Guardando invece alla composizione qualitativa della popolazione carceraria, la componente femminile, in linea con il resto delle percentuali europee, è molto bassa: pari al 4,1%, con 2131 detenute. Risultati differenti sono invece riscontrabili nella percentuale di detenuti stranieri, che in Italia raggiunge il 33%, un valore triplo rispetto alla mediana europea. Ancora da Space I – 2015 si traggono informazioni in merito alla durata media della detenzione e al tasso di mortalità dei detenuti.
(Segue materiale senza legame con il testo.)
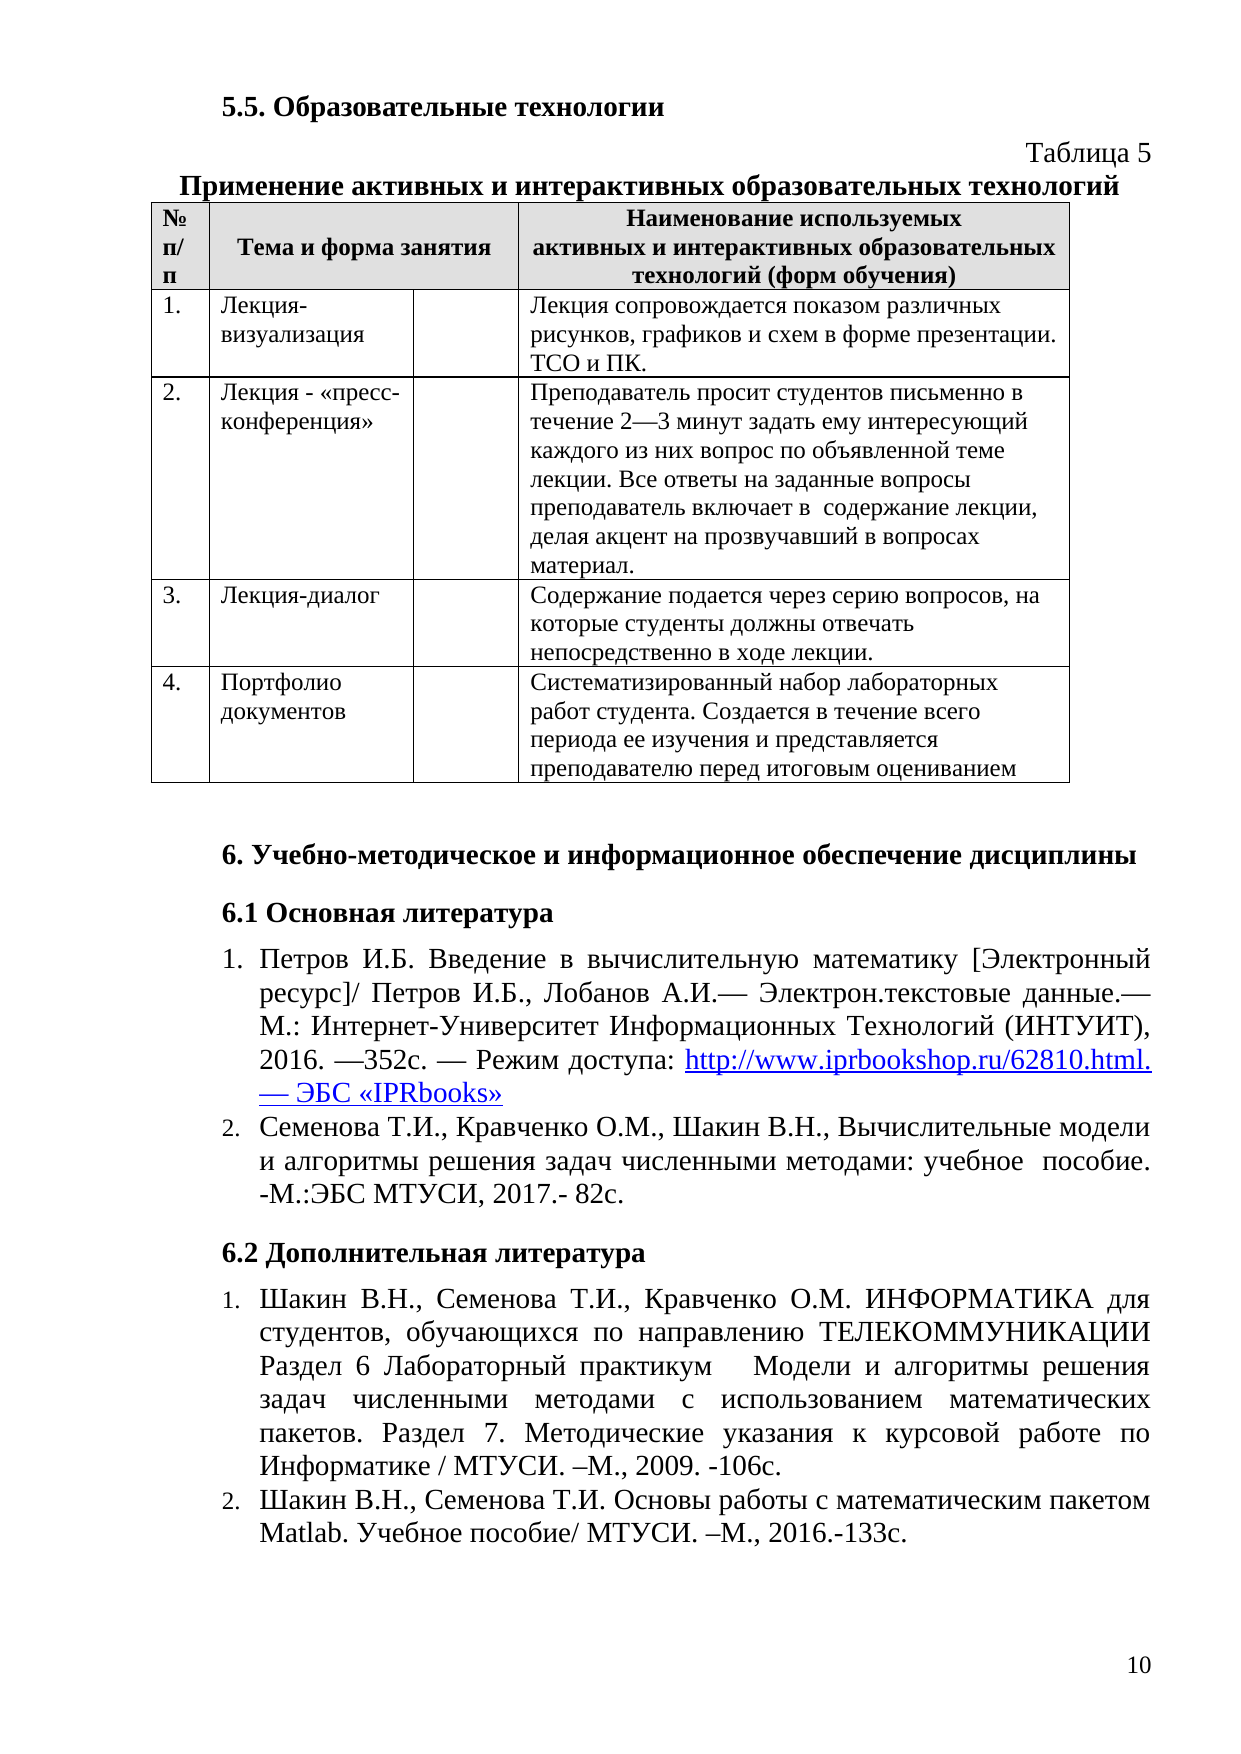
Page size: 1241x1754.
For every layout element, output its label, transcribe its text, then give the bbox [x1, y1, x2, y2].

list Петров И.Б. Введение в вычислительную математику [Электронный ресурс]/ Петров И.Б., Лобанов А.И.— Электрон.текстовые данные.— М.: Интернет-Университет Информационных Технологий (ИНТУИТ), 2016. —352c. — Режим доступа: http://www.iprbookshop.ru/62810.html.— ЭБС «IPRbooks» [222, 941, 1151, 1109]
table_cell 4. [152, 667, 209, 782]
table_cell 2. [152, 378, 209, 579]
table_cell Содержание подается через серию вопросов, на которые студенты должны отвечать непосредственно в ходе лекции. [519, 580, 1069, 666]
table_cell Лекция сопровождается показом различных рисунков, графиков и схем в форме презентации. ТСО и ПК. [519, 290, 1069, 376]
list Шакин В.Н., Семенова Т.И., Кравченко О.М. ИНФОРМАТИКА для студентов, обучающихся по направлению ТЕЛЕКОММУНИКАЦИИ Раздел 6 Лабораторный практикум Модели и алгоритмы решения задач численными методами с использованием математических пакетов. Раздел 7. Методические указания к курсовой работе по Информатике / МТУСИ. –М., 2009. -106с. [222, 1281, 1151, 1482]
table_cell Лекция - «пресс-конференция» [210, 378, 413, 579]
list Семенова Т.И., Кравченко О.М., Шакин В.Н., Вычислительные модели и алгоритмы решения задач численными методами: учебное пособие. -М.:ЭБС МТУСИ, 2017.- 82с. [222, 1109, 1151, 1210]
table_cell Портфолио документов [210, 667, 413, 782]
subtitle 6.2 Дополнительная литература [148, 1235, 1152, 1268]
table_cell 3. [152, 580, 209, 666]
subtitle 6. Учебно-методическое и информационное обеспечение дисциплины [148, 837, 1152, 870]
table_cell Лекция-диалог [210, 580, 413, 666]
table_cell 1. [152, 290, 209, 376]
table_cell Лекция-визуализация [210, 290, 413, 376]
table_cell [414, 667, 518, 782]
subtitle 5.5. Образовательные технологии [148, 89, 1152, 122]
table_cell [414, 378, 518, 579]
table_header Тема и форма занятия [210, 203, 518, 289]
text Применение активных и интерактивных образовательных технологий [148, 168, 1152, 202]
table_header № п/п [152, 203, 209, 289]
table_cell [414, 580, 518, 666]
table_header Наименование используемых активных и интерактивных образовательных технологий (форм обучения) [519, 203, 1069, 289]
table_cell Преподаватель просит студентов письменно в течение 2—3 минут задать ему интересующий каждого из них вопрос по объявленной теме лекции. Все ответы на заданные вопросы преподаватель включает в содержание лекции, делая акцент на прозвучавший в вопросах материал. [519, 378, 1069, 579]
text Таблица 5 [148, 135, 1152, 168]
list Шакин В.Н., Семенова Т.И. Основы работы с математическим пакетом Matlab. Учебное пособие/ МТУСИ. –М., 2016.-133с. [222, 1482, 1151, 1549]
table_cell [414, 290, 518, 376]
subtitle 6.1 Основная литература [148, 895, 1152, 929]
table_cell Систематизированный набор лабораторных работ студента. Создается в течение всего периода ее изучения и представляется преподавателю перед итоговым оцениванием [519, 667, 1069, 782]
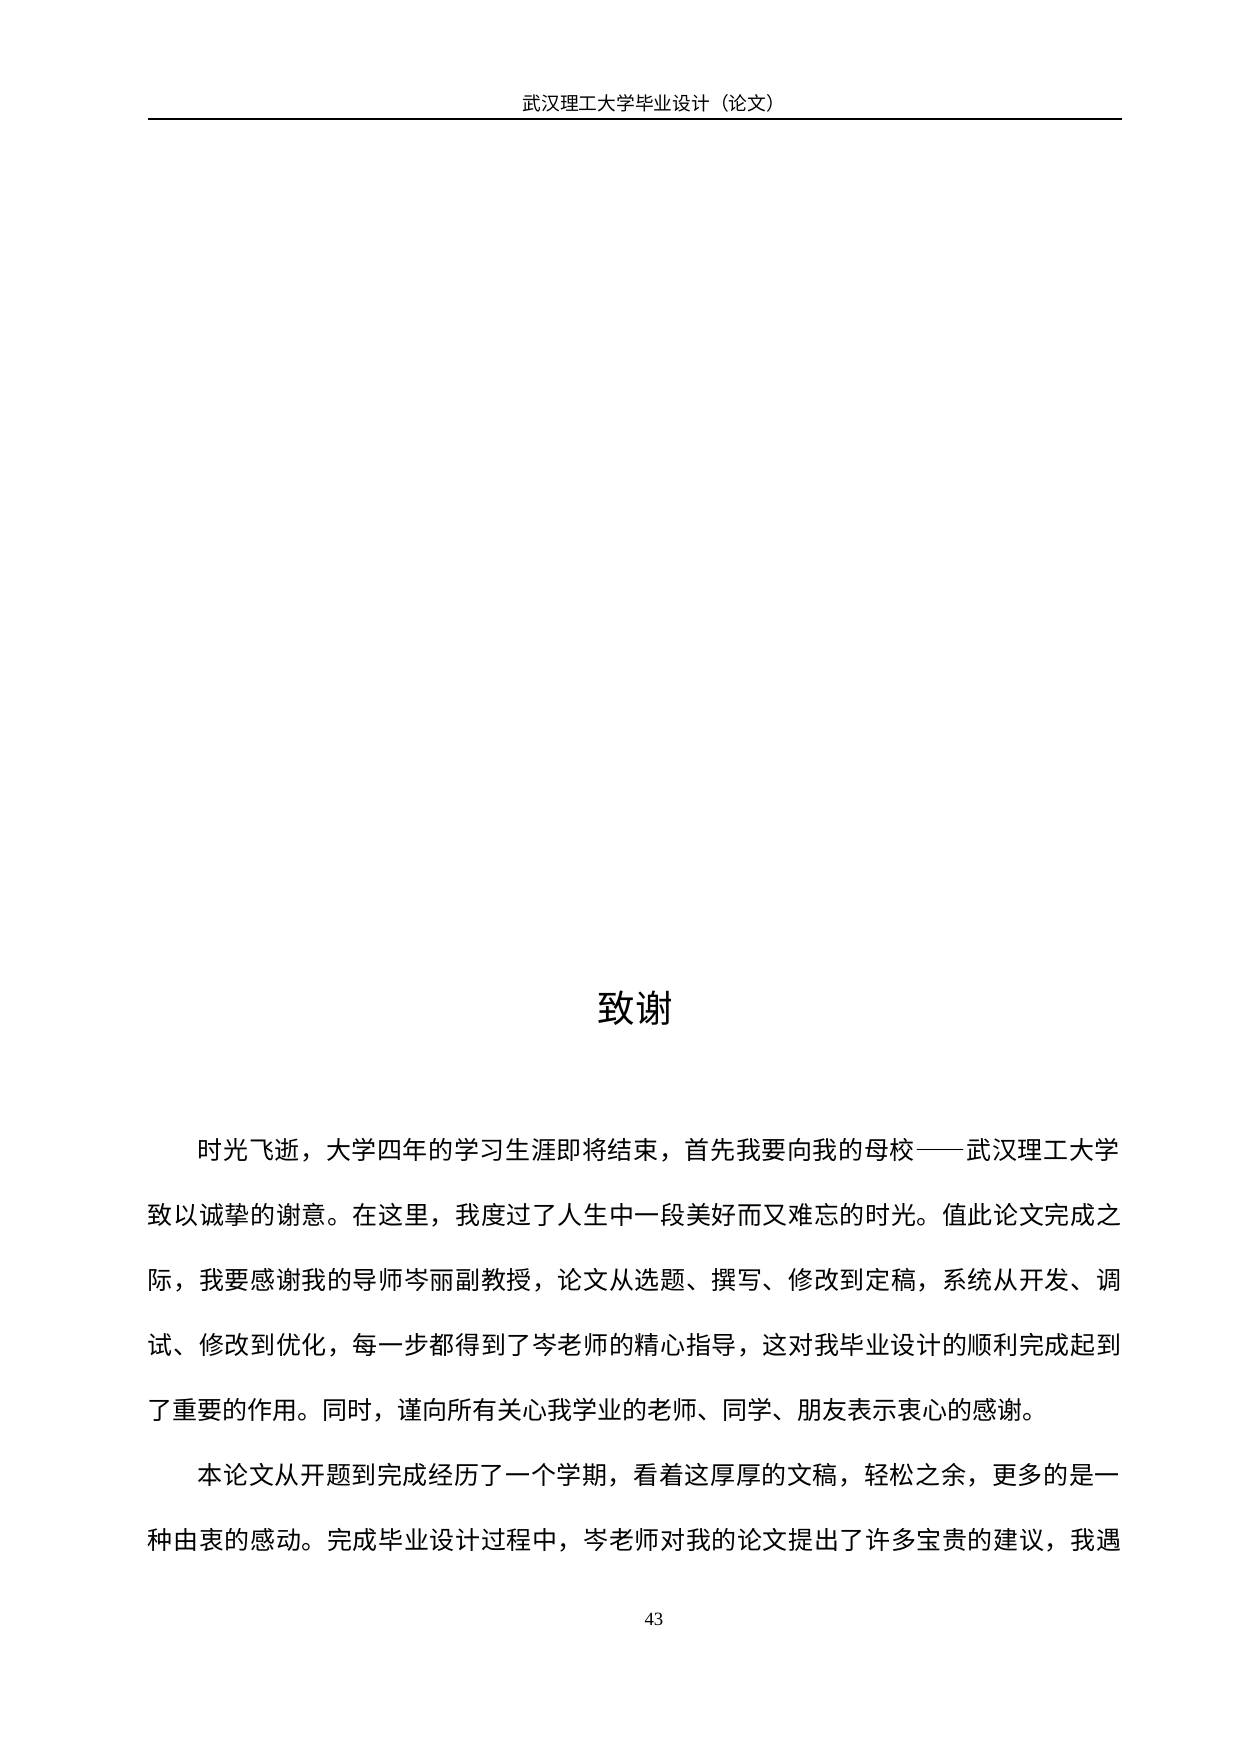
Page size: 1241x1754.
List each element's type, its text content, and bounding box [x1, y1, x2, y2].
La prima si assesta in Italia a 13,7 mesi (quasi il doppio rispetto alla media europea), mentre il secondo è pari a 17 ogni 10.000 detenuti con, tuttavia, con un’allarmante percentuale di suicidi (46,7%), che fa del suicidio la seconda causa di morte durante la detenzione.
Spostando, infine, l’attenzione sulle informazioni raccolte in Space II – 2015, emerge che in Italia al 31 dicembre 2015 le persone che stavano usufruendo dei vari tipi di misure alternative alla detenzione erano 53.030: in primo luogo, autori di reati in materia di sostanze stupefacenti, seguiti da autori di reati contro il patrimonio e contro la persona (tra questi ultimi, i meno frequentemente ammessi a misure non detentive – diversamente rispetto alla media europea – sono gli autori di violenze sessuali). Un ultimo dato relativo alle percentuali di addetti ai servizi sociali o, più in generale, alla sorveglianza/sostegno dei soggetti che eseguono misure alternative: in Italia gli addetti sono 3,3 ogni 100.000 abitanti (per un totale di 2019 persone), un valore ancora inferiore rispetto alla pur non elevata mediana europea (5,6).